文庫なのに千円を越してるその訳は読めばすぐにわかります。
そう、この本は写真が物凄く充実しているのです。

写真家でもある山田和さんが1979年から11年間の間に
行った大道商人へのインタビュー300件の中から選ばれた
110件が写真とともに掲載されている本です。

エスニック雑貨店店主のくせに私はインドへ行った事が
ありません。だからかインド関連の書物は今や本棚の半分を
占めているという事態になっています。

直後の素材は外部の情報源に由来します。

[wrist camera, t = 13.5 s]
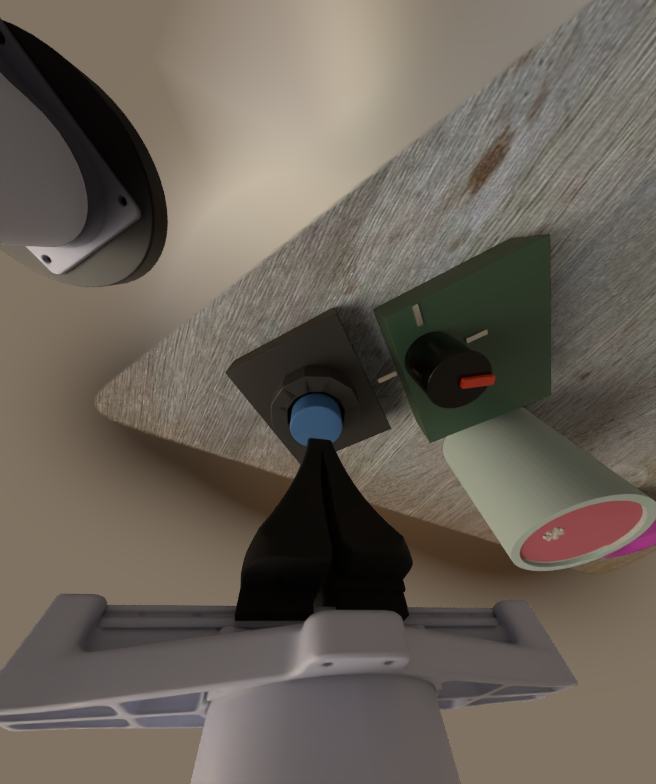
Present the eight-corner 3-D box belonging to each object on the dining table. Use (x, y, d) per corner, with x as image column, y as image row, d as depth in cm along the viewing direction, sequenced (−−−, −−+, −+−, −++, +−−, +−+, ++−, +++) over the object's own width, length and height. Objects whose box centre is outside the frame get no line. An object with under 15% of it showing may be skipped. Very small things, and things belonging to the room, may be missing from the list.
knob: (403, 383, 17) (426, 415, 14) (405, 335, 15) (433, 358, 12) (451, 376, 17) (488, 407, 14) (460, 327, 15) (504, 349, 12)
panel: (349, 321, 18) (356, 333, 15) (511, 237, 16) (553, 233, 13) (398, 429, 23) (409, 452, 21) (522, 379, 21) (553, 396, 18)
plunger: (282, 405, 17) (279, 420, 15) (326, 384, 16) (328, 397, 15) (306, 438, 19) (306, 454, 17) (348, 421, 18) (351, 436, 16)
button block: (233, 360, 19) (215, 384, 15) (333, 306, 17) (339, 319, 14) (302, 449, 24) (300, 482, 20) (384, 414, 22) (397, 443, 19)
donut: (552, 537, 36) (582, 572, 32) (578, 495, 31) (617, 530, 27) (621, 527, 36) (659, 561, 32) (658, 483, 30) (710, 517, 27)
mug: (424, 449, 25) (485, 552, 16) (499, 386, 21) (626, 473, 13) (497, 493, 30) (574, 591, 21) (568, 447, 26) (696, 541, 17)
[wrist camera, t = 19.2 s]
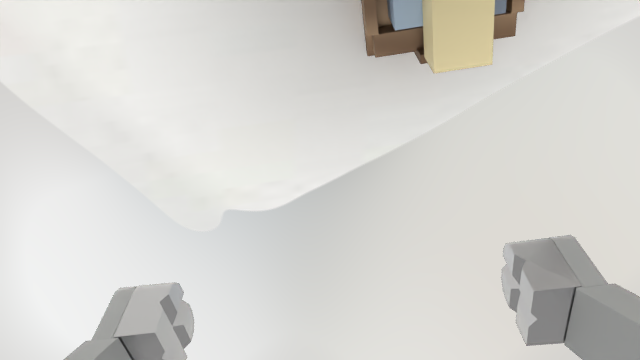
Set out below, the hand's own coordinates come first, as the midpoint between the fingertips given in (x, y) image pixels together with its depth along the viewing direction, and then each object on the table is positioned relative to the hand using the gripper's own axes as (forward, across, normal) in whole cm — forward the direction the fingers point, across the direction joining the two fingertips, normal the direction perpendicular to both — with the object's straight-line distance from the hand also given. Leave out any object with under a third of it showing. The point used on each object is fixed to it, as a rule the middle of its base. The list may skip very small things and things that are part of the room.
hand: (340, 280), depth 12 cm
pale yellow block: (+26, -9, 0) cm, 28 cm away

早く行きたい・・・

インドには耳掃除屋がある

インド通でなくてもTVなどでご存知の方も
多いのではないでしょうか?

私にとって未知の国であるインドには
想像を遥かに超える職業がたくさんあるのです。

◇木の葉のお皿売り
◇手作り香水売り
◇時計の防水加工士
◇針金細工売り
◇錠前屋
◇代書屋
◇蛇使い
◇手品士
◇洗濯屋
◇アイロンがけ屋
◇マッサージ屋
◇歯ブラシの木売り
◇サンダルの鼻緒屋さん

これらは全て路上の「大道商人」です。
つまり青空商店なのです。

一度でもインドに行かれた方には懐かしく
私と同じにまだインドに呼ばれてない方には
とても奇妙で興味深いのではないでしょうか。

驚くべきことに歯医者さんまでもが路上にいます。

以前バンコクへ仕入れに行った時のことですが
日本に帰ってきた私は安堵と共に
とてつもない違和感を感じました。

路上がきれいなこと。

綺麗といっても放置自転車やゴミはあります。
人だって行き交うし活気が無い訳ではありません。

どちらかというと「キレイ」よりも「つまらない」と
言ったほうが的確かもしれません。

バンコクだけでなくインドもその他アジアや
世界の多くの国々には「屋台」があります。
(規制されてしまった国もありますが)
もしくはマーケットと呼ばれる市場が。

日本で路上に屋台が現れるのはお祭くらいでしょうか。

生活や文化の違い、と言ってしまえばそれまでですが
バンコクの路上はまるで毎日がお祭みたいに
私をワクワクさせてくれました。

話は戻ってインドです。
インドにはご存知の通り「カースト」があります。
国家としてはカースト制度の一部を
廃止したという事ですが旅好きな友人たちに聞くと
「実際にはまだまだある」とのこと。

そう、カースト制度にはインドの人々と
切っても切れない根強い関係があるのです。

この本には大道商人とカースト制との関係、
そして300ものインンタビューの裏話や
そこから見えてくる人々の暮らしと生き様も
彼の鋭くて温かい視線で描かれています。

インタビューの謝礼を一切しないことで
ウソの無いほんとうの姿をカメラに収めたという
とても貴重でとても面白い本になっています。

いつかは私もインドへ・・・
店主の「インド本集め」は終わりません。

※「ノン・フィクション」か「フォト」か迷いましたが
独断で敢えて「旅本」に入れさせて頂きました。